Mittwoch, 27. Februar 2019

Jaguar XE

Neuer Versuch

Der Jaguar XE ist eines der schicksten Modelle in der Mittelklasse. Doch bei den Kunden tut sich der Konkurrent von Audi A4, BMW 3er und Mercedes C-Klasse auf vielen Märkten schwer. Das soll sich nach der Modellpflege ändern.

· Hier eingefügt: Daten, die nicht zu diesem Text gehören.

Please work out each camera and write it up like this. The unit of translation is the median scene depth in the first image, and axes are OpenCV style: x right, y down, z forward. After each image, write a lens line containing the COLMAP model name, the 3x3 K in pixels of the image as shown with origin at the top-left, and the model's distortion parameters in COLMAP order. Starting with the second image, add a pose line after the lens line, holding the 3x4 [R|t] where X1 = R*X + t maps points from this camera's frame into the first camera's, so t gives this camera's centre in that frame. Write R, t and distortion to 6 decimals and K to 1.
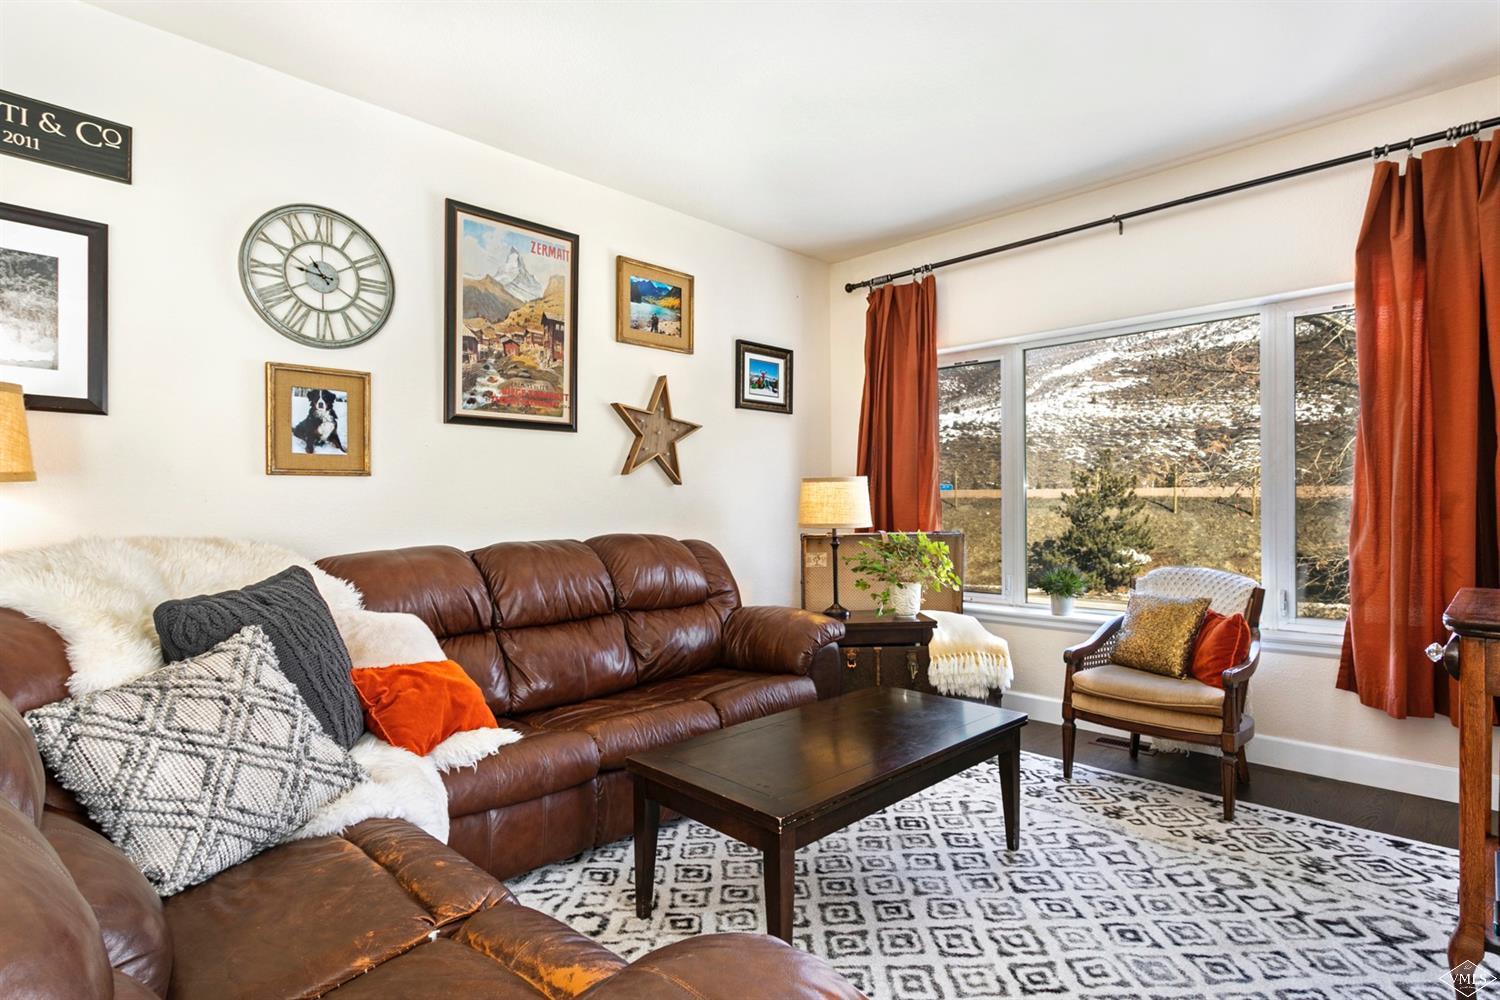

An sich kann man dem Jaguar XE nicht viel vorwerfen. Er sieht gut aus, ist allemal sportlich und die Technik ist abgesehen vom Navigationssystem und einigen Fahrerassistenzsystemen auf dem neuesten Stand. Doch in der Käufergunst hat der Brite bisher kaum einen Stich gegen die deutsche Luxus-Konkurrenz. Kein Wunder, dass Jaguar bei der Modellpflege insbesondere bei technischen Details und den Motoren ansetzt. Denn in Sachen Optik und Komfortausstattung gibts für den kleinsten Jaguar kaum Kritik. Neu sind Front- und Heckschürzen, sowie die Lichtmodule in LED-Technik.

Nach wie vor hat der Kunde die Wahl zwischen Heck- und Allradantrieb sowie kann er zwischen zwei Benzinern (250 und 300 PS) und einem Diesel (180 PS) wählen. Alle sind serienmässig an eine Achtstufenautomatik gekoppelt. Die sparsamste Version ist die Diesel XE D 180 und verbraucht 4,9 Liter auf 100 Kilometer, während das Topmodell XE P 300 aus dem Stand in 5,7 Sekunden auf Tempo 100 beschleunigt und bei 250 km/h abgeriegelt ist.

Die gute Nachricht vorweg: der Innenraum wird sowohl wertiger als auch schicker und das etwas altbackene Multimediasystem wird durch die neue Version aus dem I-Pace ersetzt. Sogar der Bildschirm für die Bedienung der Klimaanlagen wird vom I-Pace übernommen, was wesentlich zum moderneren und schickeren Erscheinungsbild des Innenraums beiträgt. Serienmässig gibts ab sofort Ledersitze mit elektrischer Sitzverstellung sowie neue gestaltete Armauflagen, die für mehr Komfort im Innern sorgen sollen.

Ausgeliefert wird der aufgefrischte Jaguar XE ab Juni, wobei die Preise auf dem Niveau des Vorgängers liegen und bei 49'900 Franken beginnen.